'''

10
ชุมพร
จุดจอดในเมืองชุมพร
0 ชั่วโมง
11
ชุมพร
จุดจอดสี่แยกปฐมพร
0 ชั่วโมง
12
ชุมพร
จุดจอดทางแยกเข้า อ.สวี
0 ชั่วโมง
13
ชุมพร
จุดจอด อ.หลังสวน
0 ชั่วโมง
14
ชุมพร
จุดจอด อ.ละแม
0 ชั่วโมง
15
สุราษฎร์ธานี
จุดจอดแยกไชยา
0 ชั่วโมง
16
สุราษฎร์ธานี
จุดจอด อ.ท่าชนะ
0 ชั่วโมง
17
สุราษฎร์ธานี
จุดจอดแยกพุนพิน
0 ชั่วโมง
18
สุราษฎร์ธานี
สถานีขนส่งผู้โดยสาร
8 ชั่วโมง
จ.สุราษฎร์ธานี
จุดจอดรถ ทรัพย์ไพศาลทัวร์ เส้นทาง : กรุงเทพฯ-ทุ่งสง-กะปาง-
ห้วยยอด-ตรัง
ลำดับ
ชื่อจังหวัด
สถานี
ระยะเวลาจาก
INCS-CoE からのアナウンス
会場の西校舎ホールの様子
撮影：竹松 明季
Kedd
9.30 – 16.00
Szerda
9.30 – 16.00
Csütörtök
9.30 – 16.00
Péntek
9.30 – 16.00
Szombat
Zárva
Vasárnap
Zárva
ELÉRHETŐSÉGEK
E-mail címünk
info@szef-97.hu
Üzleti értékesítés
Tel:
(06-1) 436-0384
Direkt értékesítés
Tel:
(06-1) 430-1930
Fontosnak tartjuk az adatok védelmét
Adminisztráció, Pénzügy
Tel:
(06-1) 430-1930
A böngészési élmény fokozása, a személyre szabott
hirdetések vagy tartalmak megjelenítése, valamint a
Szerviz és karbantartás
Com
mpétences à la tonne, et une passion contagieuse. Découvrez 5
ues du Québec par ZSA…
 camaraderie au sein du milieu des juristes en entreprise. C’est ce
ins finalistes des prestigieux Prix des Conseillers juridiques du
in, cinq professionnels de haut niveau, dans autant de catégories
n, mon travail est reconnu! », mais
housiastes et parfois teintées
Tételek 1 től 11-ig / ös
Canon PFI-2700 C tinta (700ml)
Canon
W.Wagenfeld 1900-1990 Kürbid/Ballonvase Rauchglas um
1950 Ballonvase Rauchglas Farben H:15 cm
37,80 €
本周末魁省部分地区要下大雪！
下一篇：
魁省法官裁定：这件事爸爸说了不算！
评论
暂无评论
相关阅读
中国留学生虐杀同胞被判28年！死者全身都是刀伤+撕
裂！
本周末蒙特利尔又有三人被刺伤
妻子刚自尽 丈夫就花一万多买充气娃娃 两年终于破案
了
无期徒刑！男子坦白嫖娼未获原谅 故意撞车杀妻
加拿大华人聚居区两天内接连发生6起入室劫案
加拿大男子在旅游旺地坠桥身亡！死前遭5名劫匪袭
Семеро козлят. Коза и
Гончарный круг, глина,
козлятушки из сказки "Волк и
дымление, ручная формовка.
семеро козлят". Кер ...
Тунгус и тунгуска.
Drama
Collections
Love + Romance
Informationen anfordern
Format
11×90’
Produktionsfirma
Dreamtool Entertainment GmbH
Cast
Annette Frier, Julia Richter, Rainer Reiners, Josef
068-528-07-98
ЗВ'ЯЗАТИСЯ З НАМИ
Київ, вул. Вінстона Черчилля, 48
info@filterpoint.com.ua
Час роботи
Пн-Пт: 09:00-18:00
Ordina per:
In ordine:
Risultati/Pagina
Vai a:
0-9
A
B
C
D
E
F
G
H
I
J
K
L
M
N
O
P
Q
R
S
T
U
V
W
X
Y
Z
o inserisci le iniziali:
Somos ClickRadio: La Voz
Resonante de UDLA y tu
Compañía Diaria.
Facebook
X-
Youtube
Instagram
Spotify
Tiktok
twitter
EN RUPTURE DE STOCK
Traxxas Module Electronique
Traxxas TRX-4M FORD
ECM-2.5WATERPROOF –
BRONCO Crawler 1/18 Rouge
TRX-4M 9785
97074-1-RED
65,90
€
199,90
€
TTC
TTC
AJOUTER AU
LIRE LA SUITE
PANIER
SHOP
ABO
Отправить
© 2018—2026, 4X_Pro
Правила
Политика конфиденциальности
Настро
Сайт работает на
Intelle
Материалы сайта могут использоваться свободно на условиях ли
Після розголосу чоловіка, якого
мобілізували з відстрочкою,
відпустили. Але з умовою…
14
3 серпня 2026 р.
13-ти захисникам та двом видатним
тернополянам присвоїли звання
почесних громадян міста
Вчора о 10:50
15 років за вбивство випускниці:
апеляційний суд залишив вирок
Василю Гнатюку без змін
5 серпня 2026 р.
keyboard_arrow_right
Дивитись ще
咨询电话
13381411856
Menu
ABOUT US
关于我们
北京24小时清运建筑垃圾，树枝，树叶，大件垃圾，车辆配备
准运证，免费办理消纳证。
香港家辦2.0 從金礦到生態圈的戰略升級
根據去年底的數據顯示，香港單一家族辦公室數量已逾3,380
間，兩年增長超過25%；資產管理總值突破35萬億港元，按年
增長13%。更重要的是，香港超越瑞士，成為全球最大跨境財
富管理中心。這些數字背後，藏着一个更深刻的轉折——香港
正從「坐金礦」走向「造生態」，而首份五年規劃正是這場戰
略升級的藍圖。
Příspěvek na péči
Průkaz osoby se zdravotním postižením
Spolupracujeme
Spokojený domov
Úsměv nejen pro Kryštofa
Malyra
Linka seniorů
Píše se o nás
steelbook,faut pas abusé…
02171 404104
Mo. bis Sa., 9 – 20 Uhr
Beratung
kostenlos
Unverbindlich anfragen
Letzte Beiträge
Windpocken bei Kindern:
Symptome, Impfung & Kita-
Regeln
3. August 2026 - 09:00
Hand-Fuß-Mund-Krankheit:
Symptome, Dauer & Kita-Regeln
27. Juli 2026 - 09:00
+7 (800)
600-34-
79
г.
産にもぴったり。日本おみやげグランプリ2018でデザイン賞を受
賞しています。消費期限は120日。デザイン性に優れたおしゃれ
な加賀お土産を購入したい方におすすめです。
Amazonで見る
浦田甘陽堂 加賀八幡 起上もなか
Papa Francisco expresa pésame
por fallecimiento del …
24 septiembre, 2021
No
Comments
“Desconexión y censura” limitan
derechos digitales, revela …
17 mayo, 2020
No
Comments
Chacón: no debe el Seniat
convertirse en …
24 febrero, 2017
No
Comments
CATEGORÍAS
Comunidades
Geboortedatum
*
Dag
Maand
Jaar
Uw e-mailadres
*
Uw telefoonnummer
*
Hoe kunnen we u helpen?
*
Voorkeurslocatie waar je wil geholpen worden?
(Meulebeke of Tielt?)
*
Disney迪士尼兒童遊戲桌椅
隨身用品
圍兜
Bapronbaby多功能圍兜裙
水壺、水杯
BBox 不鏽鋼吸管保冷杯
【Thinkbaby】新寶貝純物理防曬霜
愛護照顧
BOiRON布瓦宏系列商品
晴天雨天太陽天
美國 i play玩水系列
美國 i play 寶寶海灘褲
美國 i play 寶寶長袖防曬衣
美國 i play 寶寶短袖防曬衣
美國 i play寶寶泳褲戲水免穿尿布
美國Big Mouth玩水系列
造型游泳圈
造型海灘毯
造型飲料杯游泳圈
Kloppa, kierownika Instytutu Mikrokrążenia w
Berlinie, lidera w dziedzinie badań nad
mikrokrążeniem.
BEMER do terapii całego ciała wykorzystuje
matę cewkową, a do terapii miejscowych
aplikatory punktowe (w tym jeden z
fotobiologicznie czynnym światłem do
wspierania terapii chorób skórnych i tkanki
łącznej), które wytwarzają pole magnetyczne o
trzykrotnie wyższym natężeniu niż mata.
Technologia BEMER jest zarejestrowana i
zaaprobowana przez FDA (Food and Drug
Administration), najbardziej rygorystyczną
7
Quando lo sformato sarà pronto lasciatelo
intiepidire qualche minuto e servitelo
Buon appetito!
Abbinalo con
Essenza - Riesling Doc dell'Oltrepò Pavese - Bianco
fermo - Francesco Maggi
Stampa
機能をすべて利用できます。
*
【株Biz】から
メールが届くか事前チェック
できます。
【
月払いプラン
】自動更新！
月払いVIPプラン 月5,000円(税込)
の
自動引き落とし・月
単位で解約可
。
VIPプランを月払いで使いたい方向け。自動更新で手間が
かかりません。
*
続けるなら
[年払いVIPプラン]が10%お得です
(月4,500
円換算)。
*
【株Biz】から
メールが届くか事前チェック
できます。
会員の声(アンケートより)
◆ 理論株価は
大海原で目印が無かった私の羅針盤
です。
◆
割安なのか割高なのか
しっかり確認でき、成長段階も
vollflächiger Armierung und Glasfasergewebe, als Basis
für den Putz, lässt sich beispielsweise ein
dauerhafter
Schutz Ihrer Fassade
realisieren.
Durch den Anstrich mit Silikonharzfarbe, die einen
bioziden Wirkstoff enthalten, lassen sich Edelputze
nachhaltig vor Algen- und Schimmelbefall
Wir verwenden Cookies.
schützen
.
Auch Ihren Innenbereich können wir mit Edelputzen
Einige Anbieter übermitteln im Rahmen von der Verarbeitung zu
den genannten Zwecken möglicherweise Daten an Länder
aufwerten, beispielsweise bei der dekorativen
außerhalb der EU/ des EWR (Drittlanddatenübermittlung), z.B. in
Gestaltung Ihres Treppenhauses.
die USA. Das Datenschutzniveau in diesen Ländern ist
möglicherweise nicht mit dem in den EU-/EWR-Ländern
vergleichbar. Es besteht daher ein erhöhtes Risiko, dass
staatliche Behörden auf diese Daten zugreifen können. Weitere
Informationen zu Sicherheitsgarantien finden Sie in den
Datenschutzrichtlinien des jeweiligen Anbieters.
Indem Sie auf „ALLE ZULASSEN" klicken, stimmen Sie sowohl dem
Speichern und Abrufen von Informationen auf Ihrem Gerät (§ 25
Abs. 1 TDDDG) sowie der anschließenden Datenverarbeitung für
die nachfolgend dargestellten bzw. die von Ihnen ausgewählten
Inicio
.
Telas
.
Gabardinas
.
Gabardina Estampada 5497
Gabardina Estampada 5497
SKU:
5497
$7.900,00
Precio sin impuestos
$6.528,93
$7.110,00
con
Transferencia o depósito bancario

'''

#### [Assignment]
Rewrite everything from the start of the records down to the line containing "จ.สุราษฎร์ธานี", inclusive, as a Markdown table with the columns No. and Line text. Number each line in order and leave out blank lines.

#### [Output below]
| No. | Line text |
|---|---|
| 1 | 10 |
| 2 | ชุมพร |
| 3 | จุดจอดในเมืองชุมพร |
| 4 | 0 ชั่วโมง |
| 5 | 11 |
| 6 | ชุมพร |
| 7 | จุดจอดสี่แยกปฐมพร |
| 8 | 0 ชั่วโมง |
| 9 | 12 |
| 10 | ชุมพร |
| 11 | จุดจอดทางแยกเข้า อ.สวี |
| 12 | 0 ชั่วโมง |
| 13 | 13 |
| 14 | ชุมพร |
| 15 | จุดจอด อ.หลังสวน |
| 16 | 0 ชั่วโมง |
| 17 | 14 |
| 18 | ชุมพร |
| 19 | จุดจอด อ.ละแม |
| 20 | 0 ชั่วโมง |
| 21 | 15 |
| 22 | สุราษฎร์ธานี |
| 23 | จุดจอดแยกไชยา |
| 24 | 0 ชั่วโมง |
| 25 | 16 |
| 26 | สุราษฎร์ธานี |
| 27 | จุดจอด อ.ท่าชนะ |
| 28 | 0 ชั่วโมง |
| 29 | 17 |
| 30 | สุราษฎร์ธานี |
| 31 | จุดจอดแยกพุนพิน |
| 32 | 0 ชั่วโมง |
| 33 | 18 |
| 34 | สุราษฎร์ธานี |
| 35 | สถานีขนส่งผู้โดยสาร |
| 36 | 8 ชั่วโมง |
| 37 | จ.สุราษฎร์ธานี |